Frank Sinatra announced in 1960 that he would produce a film adaptation of The Execution of Private Slovik, with the screenplay to be written by Albert Maltz, who was one of the Hollywood 10 blacklisted after they refused to testify to the House Un-American Activities Committee (HUAC) in the McCarthy era. This announcement evoked tremendous outrage, with Sinatra accused of being a Communist sympathizer. As he was campaigning for John F. Kennedy for president of the United States, the Kennedy campaign became concerned and prevailed upon Sinatra to cancel the project. Sinatra sold its film rights to Richard Dubelman in 1969 for “close to $100,000” or approximately 2 1/2 times its original price. It was Dubelman's debut as a feature film producer despite Universal Pictures acquiring the project for both Richard Levinson and William Link three years later in 1972.

==Reception==
John J. O'Connor of The New York Times praised NBC, Levinson and Link for their participation in the project, but added that it was also part of the problem with the film when he explained, "The production is striving for provocative drama. The book is brilliant journalism. The one form doesn't necessarily have anything to do with the other." He was appreciative of Sheen's "intensely sincere portrayal" of Slovik but noted that the actor was "given no secure 'handle' on the character. Eddie is always seen through the eyes of others. His letters are reduced to voiceover narration delivered in child‐like monotony." He also wrote about Johnson having "overcompensated in attempting to create dramatic tension" and that the two sequences pertaining to the execution were "drawn out to self-defeating lengths."

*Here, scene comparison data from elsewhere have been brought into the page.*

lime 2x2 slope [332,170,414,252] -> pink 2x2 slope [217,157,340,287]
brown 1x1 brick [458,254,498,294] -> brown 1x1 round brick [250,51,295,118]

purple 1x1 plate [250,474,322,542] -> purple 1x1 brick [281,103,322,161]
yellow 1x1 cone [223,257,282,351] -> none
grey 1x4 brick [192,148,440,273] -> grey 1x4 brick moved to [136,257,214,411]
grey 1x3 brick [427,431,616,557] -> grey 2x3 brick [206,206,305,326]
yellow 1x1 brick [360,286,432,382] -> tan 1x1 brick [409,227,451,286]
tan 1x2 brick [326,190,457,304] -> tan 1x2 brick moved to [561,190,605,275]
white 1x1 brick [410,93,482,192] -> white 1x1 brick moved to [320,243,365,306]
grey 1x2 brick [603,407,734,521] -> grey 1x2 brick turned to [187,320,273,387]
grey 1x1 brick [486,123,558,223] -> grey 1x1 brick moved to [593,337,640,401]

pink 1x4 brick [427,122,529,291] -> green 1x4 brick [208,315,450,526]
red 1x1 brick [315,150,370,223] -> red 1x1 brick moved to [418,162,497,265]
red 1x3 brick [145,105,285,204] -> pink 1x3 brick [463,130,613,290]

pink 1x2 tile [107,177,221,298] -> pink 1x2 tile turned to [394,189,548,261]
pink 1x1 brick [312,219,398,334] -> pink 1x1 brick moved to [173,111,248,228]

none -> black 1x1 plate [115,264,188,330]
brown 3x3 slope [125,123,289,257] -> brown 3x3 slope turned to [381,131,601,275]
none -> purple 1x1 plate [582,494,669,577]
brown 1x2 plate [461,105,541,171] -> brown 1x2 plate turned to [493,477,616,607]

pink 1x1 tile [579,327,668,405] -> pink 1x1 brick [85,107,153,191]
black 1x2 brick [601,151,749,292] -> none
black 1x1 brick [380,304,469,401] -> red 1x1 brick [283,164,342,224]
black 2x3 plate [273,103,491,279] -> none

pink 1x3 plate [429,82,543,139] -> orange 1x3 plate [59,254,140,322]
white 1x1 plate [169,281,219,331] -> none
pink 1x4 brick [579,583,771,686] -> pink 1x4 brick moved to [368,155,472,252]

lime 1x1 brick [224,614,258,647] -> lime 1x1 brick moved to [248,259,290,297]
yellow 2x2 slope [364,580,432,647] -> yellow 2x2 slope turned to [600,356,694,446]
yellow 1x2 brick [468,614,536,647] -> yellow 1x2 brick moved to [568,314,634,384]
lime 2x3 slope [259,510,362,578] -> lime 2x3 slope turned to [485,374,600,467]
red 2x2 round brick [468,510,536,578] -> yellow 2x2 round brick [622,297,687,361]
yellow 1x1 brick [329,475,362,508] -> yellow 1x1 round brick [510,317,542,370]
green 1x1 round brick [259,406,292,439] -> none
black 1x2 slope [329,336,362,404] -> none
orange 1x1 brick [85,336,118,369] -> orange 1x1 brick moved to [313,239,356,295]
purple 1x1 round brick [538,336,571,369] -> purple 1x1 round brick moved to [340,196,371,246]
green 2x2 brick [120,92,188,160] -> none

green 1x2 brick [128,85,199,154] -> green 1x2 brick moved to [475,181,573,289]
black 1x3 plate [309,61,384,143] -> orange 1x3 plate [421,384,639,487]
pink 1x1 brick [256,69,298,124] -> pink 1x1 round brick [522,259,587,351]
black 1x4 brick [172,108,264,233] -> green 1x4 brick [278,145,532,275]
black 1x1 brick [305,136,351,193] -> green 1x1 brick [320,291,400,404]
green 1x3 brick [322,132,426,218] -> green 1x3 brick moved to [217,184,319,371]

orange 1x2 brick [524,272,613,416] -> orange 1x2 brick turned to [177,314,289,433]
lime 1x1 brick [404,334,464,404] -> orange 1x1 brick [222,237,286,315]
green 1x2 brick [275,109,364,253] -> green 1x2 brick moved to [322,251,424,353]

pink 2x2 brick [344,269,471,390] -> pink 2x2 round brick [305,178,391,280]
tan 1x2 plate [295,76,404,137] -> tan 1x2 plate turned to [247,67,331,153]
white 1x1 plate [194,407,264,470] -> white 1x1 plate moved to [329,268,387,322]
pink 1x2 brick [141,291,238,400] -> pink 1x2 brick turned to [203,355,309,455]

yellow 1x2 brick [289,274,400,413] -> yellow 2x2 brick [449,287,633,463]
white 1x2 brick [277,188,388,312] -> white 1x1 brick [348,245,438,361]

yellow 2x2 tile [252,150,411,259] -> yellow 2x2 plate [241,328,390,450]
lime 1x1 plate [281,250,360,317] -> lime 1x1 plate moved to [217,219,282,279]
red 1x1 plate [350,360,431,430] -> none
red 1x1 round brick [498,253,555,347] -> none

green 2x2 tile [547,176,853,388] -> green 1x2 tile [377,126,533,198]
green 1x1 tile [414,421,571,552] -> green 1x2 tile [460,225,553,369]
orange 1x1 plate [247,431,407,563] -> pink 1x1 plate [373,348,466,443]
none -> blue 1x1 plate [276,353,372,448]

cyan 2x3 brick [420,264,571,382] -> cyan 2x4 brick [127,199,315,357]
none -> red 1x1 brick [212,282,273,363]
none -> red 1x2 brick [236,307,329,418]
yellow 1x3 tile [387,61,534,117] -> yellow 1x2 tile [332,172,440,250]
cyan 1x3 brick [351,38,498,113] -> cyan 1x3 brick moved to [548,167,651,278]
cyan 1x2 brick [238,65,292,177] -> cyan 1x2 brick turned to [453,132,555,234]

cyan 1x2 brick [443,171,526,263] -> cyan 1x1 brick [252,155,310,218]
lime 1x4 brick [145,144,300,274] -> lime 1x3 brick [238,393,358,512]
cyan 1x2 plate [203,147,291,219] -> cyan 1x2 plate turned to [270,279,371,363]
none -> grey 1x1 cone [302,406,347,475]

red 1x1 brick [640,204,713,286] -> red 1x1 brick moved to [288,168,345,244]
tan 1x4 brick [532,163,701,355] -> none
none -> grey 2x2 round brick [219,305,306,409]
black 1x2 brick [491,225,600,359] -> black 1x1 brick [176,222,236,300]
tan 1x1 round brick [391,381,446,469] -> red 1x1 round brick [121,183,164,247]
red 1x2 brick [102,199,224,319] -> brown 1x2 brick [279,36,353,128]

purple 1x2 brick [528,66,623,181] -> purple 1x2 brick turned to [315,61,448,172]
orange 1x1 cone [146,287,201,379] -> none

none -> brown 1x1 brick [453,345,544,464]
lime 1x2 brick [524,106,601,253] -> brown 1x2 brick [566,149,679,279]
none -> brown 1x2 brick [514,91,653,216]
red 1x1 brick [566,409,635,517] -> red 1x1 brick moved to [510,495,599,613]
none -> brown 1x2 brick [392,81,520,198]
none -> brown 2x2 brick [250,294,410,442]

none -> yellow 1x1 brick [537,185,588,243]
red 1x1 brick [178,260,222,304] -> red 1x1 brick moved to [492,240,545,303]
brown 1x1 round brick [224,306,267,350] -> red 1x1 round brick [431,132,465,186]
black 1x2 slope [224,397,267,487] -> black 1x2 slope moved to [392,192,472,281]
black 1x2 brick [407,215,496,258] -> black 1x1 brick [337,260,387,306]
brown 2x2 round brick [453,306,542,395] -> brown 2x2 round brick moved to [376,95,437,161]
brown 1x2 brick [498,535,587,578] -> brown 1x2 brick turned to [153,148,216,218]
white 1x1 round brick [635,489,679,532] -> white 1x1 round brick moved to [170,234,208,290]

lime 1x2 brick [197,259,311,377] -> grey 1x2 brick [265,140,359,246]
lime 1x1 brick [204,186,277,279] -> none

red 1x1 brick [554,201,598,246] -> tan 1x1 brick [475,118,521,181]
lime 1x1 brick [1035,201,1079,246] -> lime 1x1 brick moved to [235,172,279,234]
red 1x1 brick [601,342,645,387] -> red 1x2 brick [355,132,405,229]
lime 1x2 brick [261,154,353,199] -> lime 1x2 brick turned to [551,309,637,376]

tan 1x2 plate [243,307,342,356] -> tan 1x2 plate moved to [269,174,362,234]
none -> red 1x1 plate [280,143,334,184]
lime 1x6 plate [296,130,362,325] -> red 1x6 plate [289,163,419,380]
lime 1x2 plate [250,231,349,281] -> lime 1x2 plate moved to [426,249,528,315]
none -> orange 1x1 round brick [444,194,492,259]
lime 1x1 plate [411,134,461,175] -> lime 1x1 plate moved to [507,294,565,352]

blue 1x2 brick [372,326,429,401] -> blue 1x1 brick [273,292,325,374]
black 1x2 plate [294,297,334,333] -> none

Television critic Matt Zoller Seitz in his 2016 book co-written with Alan Sepinwall titled TV (The Book) named The Execution of Private Slovik as the third greatest American TV-movie of all time, behind Duel (1971) and The Positively True Adventures of the Alleged Texas Cheerleader-Murdering Mom (1993). Seitz praised Martin Sheen's performance as "one of his finest" and stated that the film is "as close to a perfect character study as network TV has produced, quietly outraged yet somehow resolutely unsentimental".

==Historical accuracy==
The military service record of Slovik, which is now a public archival record available from the Military Personnel Records Center, provides a detailed account of his actual execution. It was upon this that most of the film was based.

==In popular culture==
- The 1963 World War II film The Victors includes a scene depicting the Christmas Eve execution of a GI deserter modeled after Slovik, accompanied by a Sinatra Christmas recording.
- In Kurt Vonnegut's 1969 novel Slaughterhouse-Five, Billy Pilgrim finds an abandoned copy of Huie's book about Slovik and reads through it while in a waiting room.
- The Canadian novel Execution and its adaptations tell a similar tale, based on the execution of Canadian soldier Harold Pringle for desertion in World War II.